An investigation into rumen fungal and protozoal diversity in three rumen fractions, during high-fiber or grain-induced sub-acute ruminal acidosis conditions, with or without active dry yeast supplementation.
Sub-acute ruminal acidosis (SARA) is a gastrointestinal functional disorder in livestock characterized by low rumen pH, which reduces rumen function, microbial diversity, host performance, and host immune function. Dietary management is used to prevent SARA, often with yeast supplementation as a pH buffer. Almost nothing is known about the effect of SARA or yeast supplementation on ruminal protozoal and fungal diversity, despite their roles in fiber degradation. Dairy cows were switched from a high-fiber to high-grain diet abruptly to induce SARA, with and without active dry yeast (ADY, Saccharomyces cerevisiae) supplementation, and sampled from the rumen fluid, solids, and epimural fractions to determine microbial diversity using the protozoal 18S rRNA and the fungal ITS1 genes via Illumina MiSeq sequencing. Diet-induced SARA dramatically increased the number and abundance of rare fungal taxa, even in fluid fractions where total reads were very low, and reduced protozoal diversity. SARA selected for more lactic-acid utilizing taxa, and fewer fiber-degrading taxa. ADY treatment increased fungal richness (OTUs) but not diversity (Inverse Simpson, Shannon), but increased protozoal richness and diversity in some fractions. ADY treatment itself significantly (P < 0.05) affected the abundance of numerous fungal genera as seen in the high-fiber diet: Lewia, Neocallimastix, and Phoma were increased, while Alternaria, Candida Orpinomyces, and Piromyces spp. were decreased. Likewise, for protozoa, ADY itself increased Isotricha intestinalis but decreased Entodinium furca spp.
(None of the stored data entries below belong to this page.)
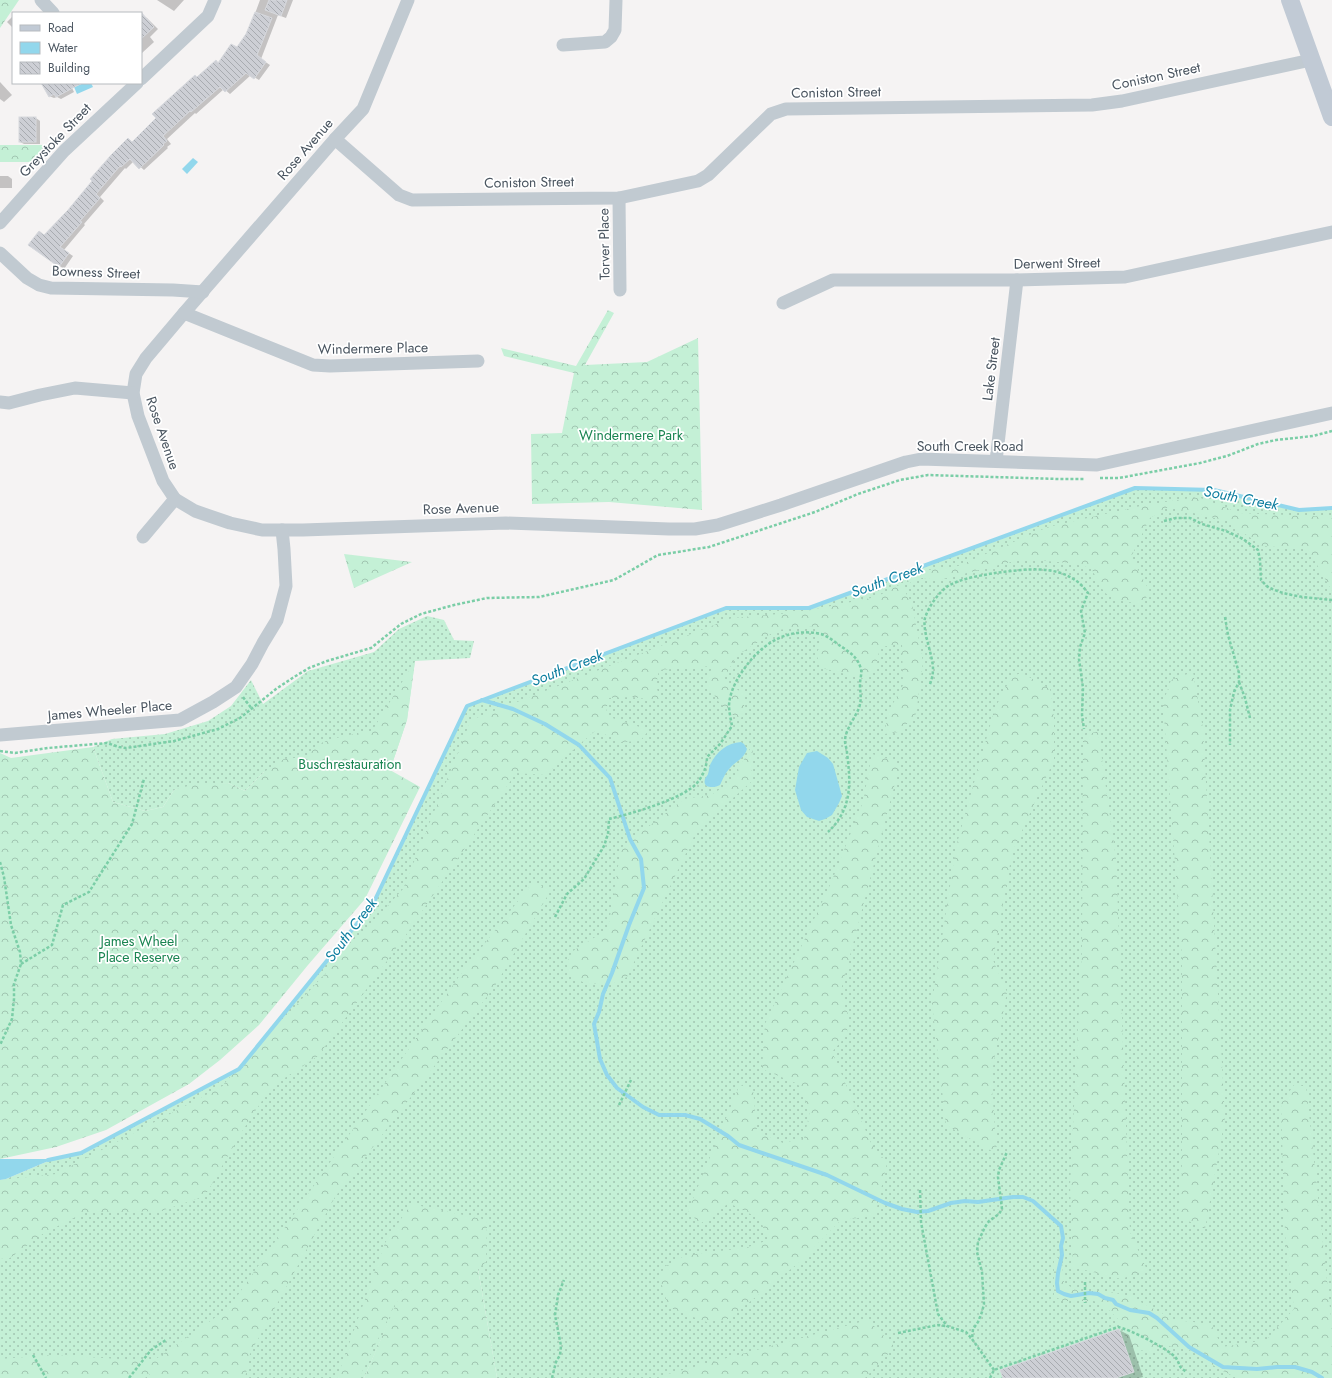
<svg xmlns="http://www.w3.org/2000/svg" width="1332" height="1378" viewBox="0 0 1332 1378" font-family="Jost,sans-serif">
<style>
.grass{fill:url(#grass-dots)}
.forest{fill:url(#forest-crowns)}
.water{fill:#92d7ec}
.shadow{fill:#0003}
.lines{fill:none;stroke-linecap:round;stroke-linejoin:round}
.stream{stroke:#92d7ec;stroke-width:4}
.building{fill:url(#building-back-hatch);stroke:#d7d9de}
.path{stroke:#7bcea7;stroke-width:2.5;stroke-dasharray:3 2;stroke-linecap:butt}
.street{stroke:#c1cad1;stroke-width:13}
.secondary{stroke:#c1cad5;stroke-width:18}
.labels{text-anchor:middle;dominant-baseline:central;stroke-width:3.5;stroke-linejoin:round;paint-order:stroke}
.street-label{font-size:14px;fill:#4a5560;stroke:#fff}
.park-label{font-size:14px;fill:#198451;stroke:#fff}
.water-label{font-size:15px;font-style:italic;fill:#0e7e9f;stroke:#fff}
</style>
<defs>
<pattern id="grass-dots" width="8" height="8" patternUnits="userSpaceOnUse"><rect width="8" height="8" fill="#c4f0d6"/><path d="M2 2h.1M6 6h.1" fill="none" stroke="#a1c5b1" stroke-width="1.8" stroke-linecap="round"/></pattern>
<pattern id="forest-crowns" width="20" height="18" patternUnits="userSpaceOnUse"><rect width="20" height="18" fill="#c4f0d6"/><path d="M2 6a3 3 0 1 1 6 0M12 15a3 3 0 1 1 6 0" fill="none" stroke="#a1c5b1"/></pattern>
<pattern id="building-back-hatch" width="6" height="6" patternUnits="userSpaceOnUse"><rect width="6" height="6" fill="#cdcfd5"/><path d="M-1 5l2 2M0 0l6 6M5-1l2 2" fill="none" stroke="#a8abb0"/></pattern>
</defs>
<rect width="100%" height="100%" fill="#f5f3f3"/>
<g class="grass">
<polygon points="1135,488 1214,490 1299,510 1332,508 1332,1378 497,1378 478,1269 411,1272 364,1378 0,1378 0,1180 6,1179 53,1159 81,1153 239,1069 373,904 467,706 726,608 810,608"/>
<polygon points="427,616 444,620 454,640 474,641 470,658 415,661 407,720 390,770 264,772 245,791 228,783 174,790 163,807 145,811 113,802 93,747 112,739 165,734 208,721 231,706 251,680 263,704 308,671 374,652 399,629"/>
</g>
<g class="forest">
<polygon points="0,0 19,0 0,28"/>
<polygon points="0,145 48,145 32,162 0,162"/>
<polygon points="608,310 614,313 585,365 647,362 698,338 702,510 609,502 532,504 531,434 562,433 574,373 504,356 501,348 576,366"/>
<polygon points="1198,497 1240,513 1332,517 1332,591 1308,549 1262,546 1227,521 1168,507 1150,518 1131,557 1150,592 1142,604 1115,600 1104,592 1091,568 1069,563 1023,559 939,580 922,578 902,586 912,604 923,662 916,714 899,732 884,734 889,711 903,685 902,644 880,647 875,671 865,679 822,668 816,654 822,643 819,626 777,630 736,656 723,681 743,693 745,716 737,719 718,701 707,684 712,666 659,670 656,686 661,701 632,697 608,698 606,716 649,730 640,741 621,742 596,730 545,775 516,773 408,932 318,1056 271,1087 241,1133 205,1196 161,1211 84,1213 44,1233 10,1258 0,1259 0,1180 56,1174 221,1087 403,889 471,720 732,618 801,612 876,597 928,570 958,566 1048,527 1145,505"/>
<polygon points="344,554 412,562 354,588"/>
<polygon points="415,661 407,720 390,770 420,787 365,899 308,965 259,1025 220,1060 189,1084 106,1130 56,1147 0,1159 0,753 11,758 93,747 113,802 145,811 163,807 174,790 195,784 228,783 245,791 264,772 284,759 305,757 321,743 343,736 372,731"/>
<polygon points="1193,672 1203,729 1225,1118 1205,1229 1178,1216 1182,1165 1182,957 1163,703 1171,680"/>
<polygon points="1022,673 1050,689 1054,718 1054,760 1012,853 993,960 1007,992 991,1077 997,1154 946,1125 932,1003 956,847 995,708 1012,676"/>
<polygon points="1098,731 1116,859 1130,1232 1147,1270 1121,1279 1073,1267 1070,1186 1082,949 1083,736"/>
<polygon points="753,744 751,782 697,830 627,977 610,985 585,983 574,978 567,969 568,959 573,951 608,929 621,848 684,799 711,795 731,782"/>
<polygon points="872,754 892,760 899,768 840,994 848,1014 847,1035 832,1052 871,1143 887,1163 875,1216 841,1220 801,1261 728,1319 707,1322 674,1310 667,1302 660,1279 664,1267 686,1255 745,1248 768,1240 760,1219 729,1203 700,1224 688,1211 740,1084 753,1089 757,1131 783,1143 804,1138 810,1111 798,1084 762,1069 765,1024 831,883 863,802"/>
<polygon points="533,882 551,890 495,986 335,1197 250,1354 245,1378 149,1378 150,1374 145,1378 0,1378 0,1359 52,1355 153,1361 229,1308 460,975"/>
<polygon points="1294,1085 1306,1086 1332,1327 1332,1378 1237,1378 1219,1369 1188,1349 1175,1349 1160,1341 1156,1352 1138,1350 1136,1357 1130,1352 1120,1321 1107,1308 1094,1301 1063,1301 1054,1296 1054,1254 1062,1263 1064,1283 1078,1291 1106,1291 1129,1296 1175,1320 1211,1324 1222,1347 1266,1340 1294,1309 1285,1234 1281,1103"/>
<polygon points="411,1204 487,1220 486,1262 478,1269 497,1378 364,1378 403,1288 359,1378 337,1378 385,1243"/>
<polygon points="868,1320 895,1347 865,1378 658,1378 668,1374"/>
</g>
<g class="water">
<polygon points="84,83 91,83 93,87 77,94 74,87"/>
<polygon points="193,158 198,162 187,174 182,169"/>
<path d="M741,742L744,744L747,749C744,759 736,761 730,768C725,773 723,779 720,785C715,788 702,789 705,779C705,778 708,775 708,774C709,771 709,768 710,765C716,752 727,743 741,742Z"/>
<polygon points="817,751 828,758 833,764 842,796 839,803 832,815 825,819 819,821 807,817 801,810 795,790 799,767 807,753"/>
<polygon points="0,1159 53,1159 6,1179 0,1180"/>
</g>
<g class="shadow">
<polygon points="157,0 184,0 174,11"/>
<polygon points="260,0 293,0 286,18 278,15 261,59 270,65 259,80 251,75 230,94 224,89 196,114 195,113 167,139 171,144 167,147 168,148 144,170 134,161 126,169 125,168 100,197 104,201 84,224 85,225 64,250 73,256 64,269 30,245 45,236 68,210 128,140 133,142 216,61 219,63 237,48 247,35"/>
<polygon points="13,16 13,28 7,22"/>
<polygon points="143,16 147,18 158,29 150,37 154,42 142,53 141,18"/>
<polygon points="0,82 12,95 4,102 0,99"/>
<polygon points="44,83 76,83 71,86 74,92 61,99 57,97 54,98 49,96"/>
<polygon points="20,118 36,118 40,121 40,144 24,144 20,142"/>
<polygon points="0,176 8,176 12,179 12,188 0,188"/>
<polygon points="1119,1330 1129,1335 1143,1377 1139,1378 1004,1378"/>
</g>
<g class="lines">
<g class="stream">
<polyline points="482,700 513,709 545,724 579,745 610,778 630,839 641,859 644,888 629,925 612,973 603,994 599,1012 594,1024 600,1059 607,1075 617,1088 643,1107 659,1115 685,1115 700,1119 728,1136 739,1145 827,1175 885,1203 902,1209 917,1212 928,1211 951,1203 965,1201 978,1202 1013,1197 1023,1197 1033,1201 1061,1226 1063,1238 1061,1246 1062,1255 1058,1273 1057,1283 1058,1291 1064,1294 1071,1296 1089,1293 1098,1294 1105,1298 1113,1300 1116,1304 1130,1310 1149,1313 1157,1318 1189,1347 1223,1367 1257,1369 1277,1367 1295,1367 1312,1372 1322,1378"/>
<polyline points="48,1160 81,1153 239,1069 373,904 467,706 726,608 809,608 1135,488 1214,490 1299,510 1332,508"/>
</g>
</g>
<g class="building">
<polygon points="269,0 287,0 281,16 265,10"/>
<polygon points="141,12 154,27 141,39"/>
<polygon points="255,12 272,18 257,55 266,62 254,79 246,73 225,92 220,87 191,112 190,111 163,136 167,141 163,144 164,145 139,169 130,159 121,167 120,166 96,194 100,198 80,221 82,222 60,247 69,253 59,267 28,245 39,231 44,235 68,210 92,181 90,179 112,154 128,138 132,142 156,118 152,114 195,75 197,77 216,60 218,63 231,44 237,47 246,34"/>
<polygon points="41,83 82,83 56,97 54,94 49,97"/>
<rect x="19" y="117" width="17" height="25"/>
<polygon points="1119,1329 1134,1372 1116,1378 1003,1378 1000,1370"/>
</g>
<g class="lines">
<g class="path">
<polyline points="1100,478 1119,478 1200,463 1227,456 1258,444 1276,440 1313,436 1332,431"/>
<path d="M1164,521L1176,518H1190L1202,524L1226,531L1243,539L1258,550L1260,560L1261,580C1264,583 1267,587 1270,588C1289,597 1312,598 1332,600"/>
<polyline points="1225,617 1228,635 1239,673 1239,682 1234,692 1230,710 1230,745"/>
<polyline points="1239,682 1245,698 1250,718"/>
<path d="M930,684C932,679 933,674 933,669C933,655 922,631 925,618C929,606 938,593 948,586C962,578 979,576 995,573C1020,570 1052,564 1075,580C1080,583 1084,588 1088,593L1081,611L1085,633L1080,647L1079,659L1083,688L1082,715L1084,729"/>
<polyline points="243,697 252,709"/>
<polyline points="0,751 15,753 48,748 107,743 119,747 126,748 174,741 218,729 240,718 276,689 294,677 309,668 327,661 371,648 401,624 421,614 454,605 487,598 539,597 614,580 658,555 709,547 815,512 858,494 900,480 928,475 1059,479 1085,479"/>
<polyline points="0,862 4,877 11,925 20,952 21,964 14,984 14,999 12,1019 0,1045"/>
<path d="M555,917L567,894L584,879L604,846L608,834L609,819C630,814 683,799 697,783C703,776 707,766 707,757L720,744L732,726C731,720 729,712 729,705C730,692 736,680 744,669C762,643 788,627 821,634C828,636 836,643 842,647C851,653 858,658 861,669C862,674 860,679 860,684C860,693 862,699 859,708C855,718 845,730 845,741C845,745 847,749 847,753C851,784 852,809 828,832"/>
<polyline points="21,964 52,945 63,905 89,892 132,824 144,779"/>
<polyline points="619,1105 631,1080"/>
<polyline points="920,1190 921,1222 938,1314 947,1326 966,1332 972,1339"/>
<polyline points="1085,1282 1085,1303"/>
<polyline points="898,1333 938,1325 946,1326"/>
<polyline points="33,1355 46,1378"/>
<polyline points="994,1370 972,1339 973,1329 978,1322 982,1312 984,1304 982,1272 977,1252 978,1242 985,1227 989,1221 999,1214 1002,1209 998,1177 999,1170 1007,1152"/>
<polyline points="129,1378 151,1350 166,1340"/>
<polyline points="552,1378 556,1362 560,1355 561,1346 555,1315 558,1295 564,1280"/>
<path d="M990,1378L994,1370L1118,1327C1129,1329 1169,1349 1176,1358C1181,1366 1178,1367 1187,1372"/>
</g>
<g class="street">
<polyline points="41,0 53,13"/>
<polyline points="408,0 363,109 335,139 184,313 146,358 136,374 133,393 138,416 163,481 175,499 195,511 230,523 262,530 303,530 506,523 669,529 695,529 718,525 781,505 906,462 921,459 1097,465 1332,413"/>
<polyline points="563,45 605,42 611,37 615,30 616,0"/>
<polyline points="141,79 208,16 215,0"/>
<polyline points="335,139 399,195 412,200 619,198 698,181 708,175 771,114 786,109 1092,105 1122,101 1311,60"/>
<polyline points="619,198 620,290"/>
<polyline points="0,223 64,151 137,83"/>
<polyline points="0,253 27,278 39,285 51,288 173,290 203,292"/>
<polyline points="783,303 833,280 1017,280 1125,277 1332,232"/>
<polyline points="184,313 313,365 330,366 478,361"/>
<polyline points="0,402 9,403 40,395 75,388 133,393"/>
<polyline points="996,461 1017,280"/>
<polyline points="143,537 175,499"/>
<polyline points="0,735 180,720 213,702 236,687 252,664 263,643 277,620 286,586 284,549 282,530"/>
</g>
<polyline class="secondary" points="1290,0 1332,117"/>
</g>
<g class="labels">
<g class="street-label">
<text transform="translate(1156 76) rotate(-12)">Coniston Street</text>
<text transform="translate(836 92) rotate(-1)">Coniston Street</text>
<text transform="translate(55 140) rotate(-46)">Greystoke Street</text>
<text transform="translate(305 149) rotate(-49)">Rose Avenue</text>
<text transform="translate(529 182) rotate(-1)">Coniston Street</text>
<text transform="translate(604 244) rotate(-91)">Torver Place</text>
<text transform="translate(1057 263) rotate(-1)">Derwent Street</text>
<text transform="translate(96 272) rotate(2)">Bowness Street</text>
<text transform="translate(373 348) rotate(-1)">Windermere Place</text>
<text transform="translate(991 369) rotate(-83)">Lake Street</text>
<text transform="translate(163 433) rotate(71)">Rose Avenue</text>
<text x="970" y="446">South Creek Road</text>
<text transform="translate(461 508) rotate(-2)">Rose Avenue</text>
<text transform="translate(110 710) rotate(-5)">James Wheeler Place</text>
</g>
<g class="park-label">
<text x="631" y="435">Windermere Park</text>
<text x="350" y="764">Buschrestauration</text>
<text x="139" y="941">James Wheel<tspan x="139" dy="16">Place Reserve</tspan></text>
</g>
<g class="water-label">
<text transform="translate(1241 498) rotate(11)">South Creek</text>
<text transform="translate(887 580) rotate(-20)">South Creek</text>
<text transform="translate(567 668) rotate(-21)">South Creek</text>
<text transform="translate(351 930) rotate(-53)">South Creek</text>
</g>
</g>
<rect x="12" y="12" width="130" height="72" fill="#ffffff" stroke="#b7bbbf"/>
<rect x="20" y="25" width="20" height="6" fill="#c1cad5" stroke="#b7bbbf"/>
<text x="48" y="32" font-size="12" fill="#4a5560">Road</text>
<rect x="20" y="42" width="20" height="12" fill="#92d7ec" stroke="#b7bbbf"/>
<text x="48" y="52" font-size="12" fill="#4a5560">Water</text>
<rect x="20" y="62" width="20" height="12" fill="url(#building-back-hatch)" stroke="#b7bbbf"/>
<text x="48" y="72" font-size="12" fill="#4a5560">Building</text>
</svg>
Multivariate analyses showed diet type was most significant in driving diversity, followed by yeast treatment, for AMOVA, ANOSIM, and weighted UniFrac. Diet, ADY, and location were all significant factors for fungi (PERMANOVA, P = 0.0001, P = 0.0452, P = 0.0068, Monte Carlo correction, respectively, and location was a significant factor (P = 0.001, Monte Carlo correction) for protozoa. Diet-induced SARA shifts diversity of rumen fungi and protozoa and selects against fiber-degrading species. Supplementation with ADY mitigated this reduction in protozoa, presumptively by triggering microbial diversity shifts (as seen even in the high-fiber diet) that resulted in pH stabilization. ADY did not recover the initial community structure that was seen in pre-SARA conditions.